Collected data
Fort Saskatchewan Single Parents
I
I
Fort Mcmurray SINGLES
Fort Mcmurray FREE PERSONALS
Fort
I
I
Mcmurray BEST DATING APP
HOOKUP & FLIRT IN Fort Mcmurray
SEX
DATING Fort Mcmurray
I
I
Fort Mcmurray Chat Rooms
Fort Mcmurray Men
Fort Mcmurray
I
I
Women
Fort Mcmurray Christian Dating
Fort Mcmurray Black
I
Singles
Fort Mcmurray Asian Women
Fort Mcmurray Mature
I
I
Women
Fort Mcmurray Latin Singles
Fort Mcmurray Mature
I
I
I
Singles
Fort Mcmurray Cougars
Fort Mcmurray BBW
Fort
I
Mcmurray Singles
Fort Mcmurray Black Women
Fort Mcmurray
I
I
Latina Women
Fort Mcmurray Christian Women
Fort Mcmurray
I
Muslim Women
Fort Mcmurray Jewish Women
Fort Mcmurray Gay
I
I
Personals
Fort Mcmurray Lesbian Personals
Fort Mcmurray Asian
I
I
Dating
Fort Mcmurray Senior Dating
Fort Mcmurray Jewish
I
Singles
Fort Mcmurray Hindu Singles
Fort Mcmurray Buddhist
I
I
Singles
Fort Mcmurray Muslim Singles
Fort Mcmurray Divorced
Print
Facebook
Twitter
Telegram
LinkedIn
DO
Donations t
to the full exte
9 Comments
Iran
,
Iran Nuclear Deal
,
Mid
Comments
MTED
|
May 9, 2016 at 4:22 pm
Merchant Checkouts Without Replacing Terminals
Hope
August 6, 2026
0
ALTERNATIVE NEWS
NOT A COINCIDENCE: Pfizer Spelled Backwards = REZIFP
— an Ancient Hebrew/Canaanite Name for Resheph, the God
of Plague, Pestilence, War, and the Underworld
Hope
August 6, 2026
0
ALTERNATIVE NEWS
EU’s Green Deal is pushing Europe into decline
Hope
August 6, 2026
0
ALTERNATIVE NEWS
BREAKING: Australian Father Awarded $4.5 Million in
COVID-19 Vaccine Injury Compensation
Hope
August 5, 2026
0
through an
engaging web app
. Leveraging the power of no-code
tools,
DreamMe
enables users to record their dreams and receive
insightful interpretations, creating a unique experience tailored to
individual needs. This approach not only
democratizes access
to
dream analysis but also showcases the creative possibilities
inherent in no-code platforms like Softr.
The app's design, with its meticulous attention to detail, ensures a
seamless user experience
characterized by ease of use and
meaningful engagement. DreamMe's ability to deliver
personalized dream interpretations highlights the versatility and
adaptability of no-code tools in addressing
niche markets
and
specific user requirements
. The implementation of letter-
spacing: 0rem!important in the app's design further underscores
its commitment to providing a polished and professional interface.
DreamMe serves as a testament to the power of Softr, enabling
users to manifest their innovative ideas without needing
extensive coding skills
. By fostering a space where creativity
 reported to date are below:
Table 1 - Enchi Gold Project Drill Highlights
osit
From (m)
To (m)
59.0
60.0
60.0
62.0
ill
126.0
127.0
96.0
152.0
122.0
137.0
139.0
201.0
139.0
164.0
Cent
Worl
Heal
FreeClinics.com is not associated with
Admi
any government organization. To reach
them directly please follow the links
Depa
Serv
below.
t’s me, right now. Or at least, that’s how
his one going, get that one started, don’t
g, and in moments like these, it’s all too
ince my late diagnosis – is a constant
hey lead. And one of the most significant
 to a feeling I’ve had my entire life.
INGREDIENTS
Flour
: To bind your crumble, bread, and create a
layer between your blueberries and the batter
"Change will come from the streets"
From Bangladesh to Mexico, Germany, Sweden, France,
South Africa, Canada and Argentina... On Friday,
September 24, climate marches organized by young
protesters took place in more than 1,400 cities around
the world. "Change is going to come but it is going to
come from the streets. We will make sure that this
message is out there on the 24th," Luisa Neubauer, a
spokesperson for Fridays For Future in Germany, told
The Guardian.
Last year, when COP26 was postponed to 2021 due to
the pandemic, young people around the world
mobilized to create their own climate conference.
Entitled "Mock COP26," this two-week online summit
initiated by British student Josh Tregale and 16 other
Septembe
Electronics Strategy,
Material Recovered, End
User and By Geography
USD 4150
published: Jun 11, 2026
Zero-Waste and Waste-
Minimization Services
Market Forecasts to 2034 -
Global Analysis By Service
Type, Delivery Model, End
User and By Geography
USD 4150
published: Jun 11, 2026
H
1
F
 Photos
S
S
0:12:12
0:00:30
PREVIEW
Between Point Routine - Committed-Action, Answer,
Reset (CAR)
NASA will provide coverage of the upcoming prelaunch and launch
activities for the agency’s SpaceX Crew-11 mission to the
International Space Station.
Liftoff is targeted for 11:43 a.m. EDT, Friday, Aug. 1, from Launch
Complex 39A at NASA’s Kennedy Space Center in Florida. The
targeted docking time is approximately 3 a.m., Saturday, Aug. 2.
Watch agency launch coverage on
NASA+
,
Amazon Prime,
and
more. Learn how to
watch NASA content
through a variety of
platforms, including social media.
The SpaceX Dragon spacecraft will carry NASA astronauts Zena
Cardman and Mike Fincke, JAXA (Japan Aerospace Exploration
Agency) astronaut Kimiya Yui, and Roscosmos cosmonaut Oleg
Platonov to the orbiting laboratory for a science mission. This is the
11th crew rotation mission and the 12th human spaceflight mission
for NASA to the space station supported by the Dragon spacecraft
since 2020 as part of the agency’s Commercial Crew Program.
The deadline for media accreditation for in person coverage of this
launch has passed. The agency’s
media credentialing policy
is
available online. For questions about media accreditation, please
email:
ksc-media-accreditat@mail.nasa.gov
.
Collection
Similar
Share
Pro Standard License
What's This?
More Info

Work request>
Count the lines in the data above that contain the string "coverage", treating uppercase and lowercase as different. Give only the number.

Output for this exercise>
3